Para que a proposta de mudança da PNH funcione na rede SUS, todo pensamento referente a prática, sendo ela clínica, profissional, política, ou sanitária, deve ser desconstruído para ser reconstruído (CAMPOS, 2003). Para isso, a PNH se utiliza do método da Tríplice Inclusão, onde trabalhadores, gestores e usuários trabalham juntos para ressignificar a humanização em saúde através das novas práticas, sendo esse, o objetivo fundamental da Clínica Ampliada e Compartilhada, romper com o metro-padrão de trabalho em saúde e investir no trabalho coletivo para enfrentar situações complexas dos Sujeitos e a pluralidade de causas envolvidas no processo adoecer.
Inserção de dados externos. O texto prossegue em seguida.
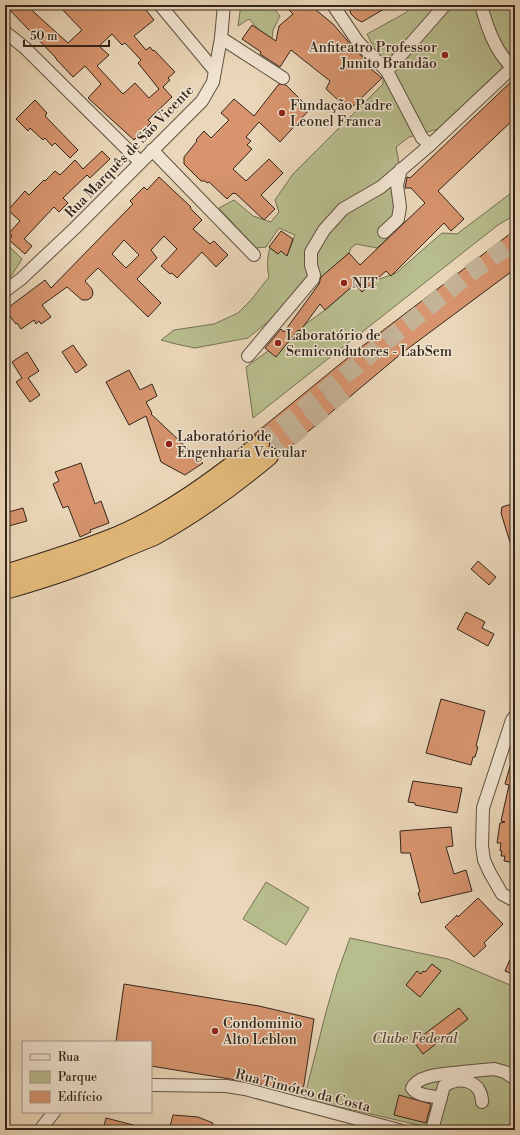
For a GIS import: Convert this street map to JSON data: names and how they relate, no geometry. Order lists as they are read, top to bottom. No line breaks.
{"streets":{"street":["Rua Marquês de São Vicente","Rua Timóteo da Costa"]},"parks":["Clube Federal"],"places":["Anfiteatro Professor Junito Brandão","Fundação Padre Leonel Franca","NIT","Laboratório de Semicondutores - LabSem","Laboratório de Engenharia Veicular","Condominio Alto Leblon"],"legend":["Rua","Parque","Edifício"],"scale_bar":"50 m"}
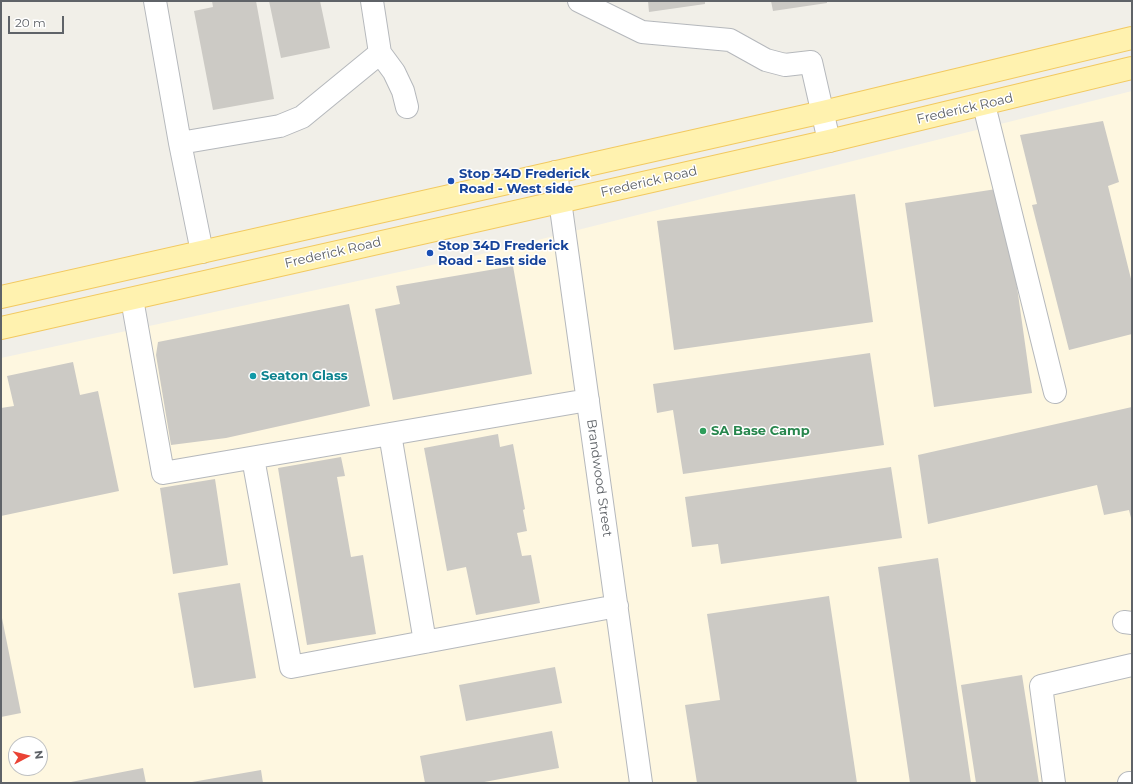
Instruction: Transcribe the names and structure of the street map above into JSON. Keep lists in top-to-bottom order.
{
  "streets": {
    "main road": ["Frederick Road"],
    "street": ["Brandwood Street"]
  },
  "crossings": [
    ["Frederick Road", "Brandwood Street"]
  ],
  "places": [
    "Stop 34D Frederick Road - West side",
    "Stop 34D Frederick Road - East side",
    "Seaton Glass",
    "SA Base Camp"
  ],
  "scale_bar": "20 m",
  "north": "right"
}
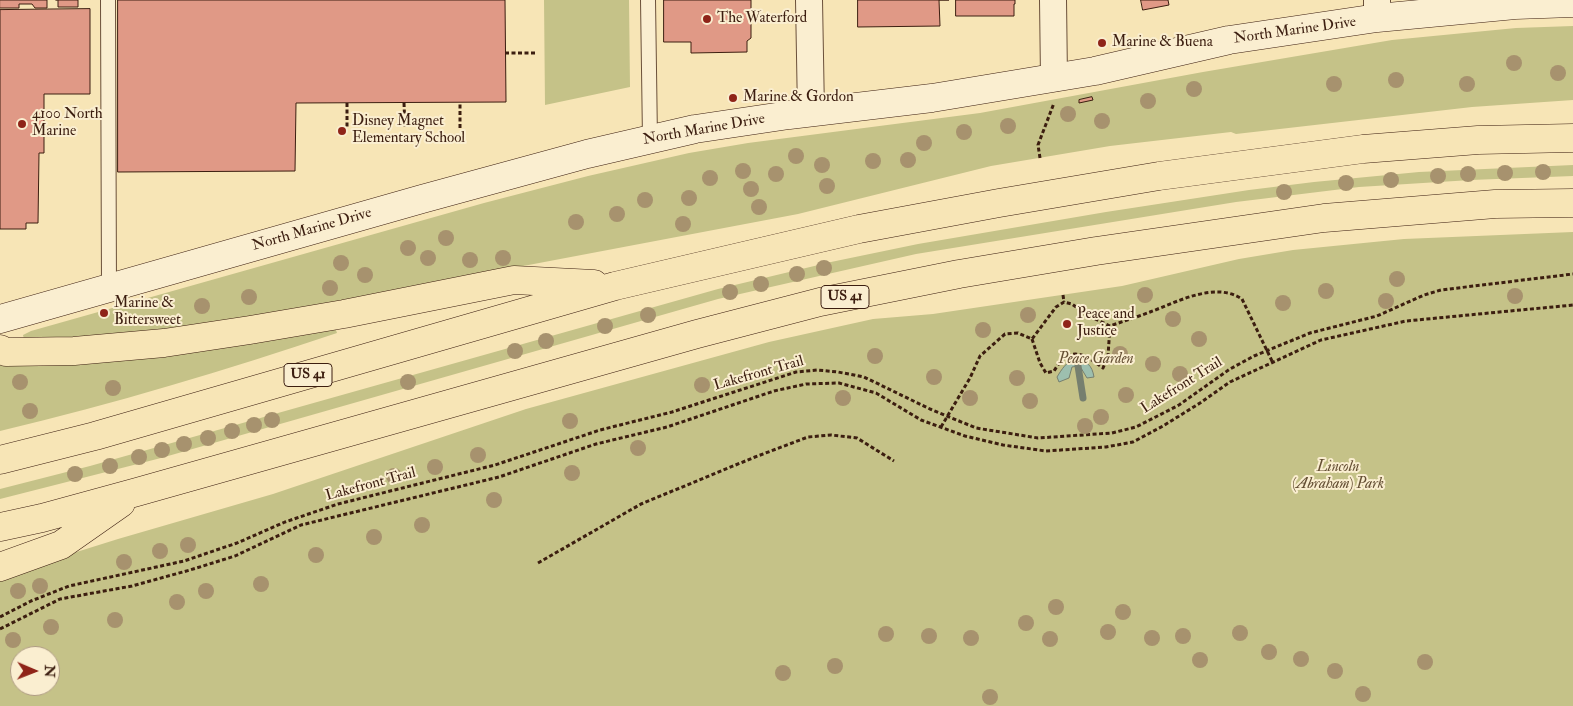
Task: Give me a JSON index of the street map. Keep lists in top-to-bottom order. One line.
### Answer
{"streets":{"highway":["US 41"],"street":["North Marine Drive"],"path":["Lakefront Trail"]},"parks":["Peace Garden","Lincoln (Abraham) Park"],"places":["The Waterford","Marine & Buena","Marine & Gordon","4100 North Marine","Disney Magnet Elementary School","Marine & Bittersweet","Peace and Justice"],"north":"right"}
Ademais, quando se fala em adoecer, diz respeito não só a uma doença orgânica, mas sim como uma forma psíquica de adoecer, um exemplo disso é a exclusão social, um sofrimento psíquico, que segundo os estudos das ciências humanas, tem sido omitido. Normalmente as pessoas menos favorecidas, ou tidas como “pobres”, vivem em condições de invisibilidade social, sendo culpadas pela sociedade por estarem nessas condições. O sofrimento dessas pessoas é reconhecido como sofrimento ético-político, sendo que este não é plausível de intervenção clínica na saúde mental. Ele é negligenciado por profissionais de várias áreas, como saúde, assistência social e educação, e também pela família e comunidade (HOEPFNER, 2010).

A autora discorre que é comum deparar-se com comentários depreciativos sobre essa população, rotulando-os como “preguiçosos”, “acomodados” e “vadios”. Entretanto, para uma produção de saúde satisfatória é preciso compreender a dor do outro para direcionar novas práticas clínicas no atendimento em saúde.

A respeito, a Gestalt Terapia nos traz uma abordagem muito clara e lúcida sobre esse tipo de sofrimento psíquico. A Gestalt afirma que “toda e qualquer vivência somente é possível na fronteira entre o organismo e seu ambiente” (HOEPFNER, 2010, p. 84). Assim, é na interação entre o self e o contexto social que se desenvolve nossa identidade. Desta forma, com a ausência de condições apropriadas no meio, a personalidade não consegue agir, e havendo essa privação, o self fica vulnerável ao sofrimento ético-político.

Na prática clínica diária em locais de Atenção Básica (SUS), a autora salienta que diversos pacientes não conseguem descrever exatamente os seus problemas. Quando o contato se estreita com o profissional, percebe-se que “são histórias de muito sofrimento, privação social, afetiva e material, caracterizadas como exclusão” (HOEPFNER, 2010, p. 85).

O trabalho que é realizado na clínica do sofrimento ético-político consiste em acolhimento e escuta, seguido de uma intervenção coletiva que busca cooperar na promoção de saúde mental. Mas, é necessário que haja condições propícias para que os profissionais possam realizar seu trabalho de forma eficaz.

Portanto, tendo em vista o que foi elucidado, percebe-se que a forma mecanizada de tratamento que vem sendo utilizada na área da saúde, deve ser transformada. Muito além de uma simples doença orgânica, um paciente precisa ser reconhecido enquanto complexidade de fatores internos e externos, relacionado à sua subjetividade e ao contexto histórico-social em que está inserido. É nesse sentido que a Política Nacional de Humanização e iniciativas, como a Clínica Ampliada e Compartilhada atuam buscando ações que humanizem o tratamento do sofrimento ético-político.

REFERÊNCIAS:

CAMPOS, G.W. Saúde Paidéia. São Paulo: Hucitec, 2003.

HOEPFNER, Angela. A Clínica do Sofrimento Ético-Político como uma Proposta de Intervenção na Clínica Ampliada e Compartilhada. Caderno HumanizaSUS, Brasília, v. 2, p. 75-92, 2010.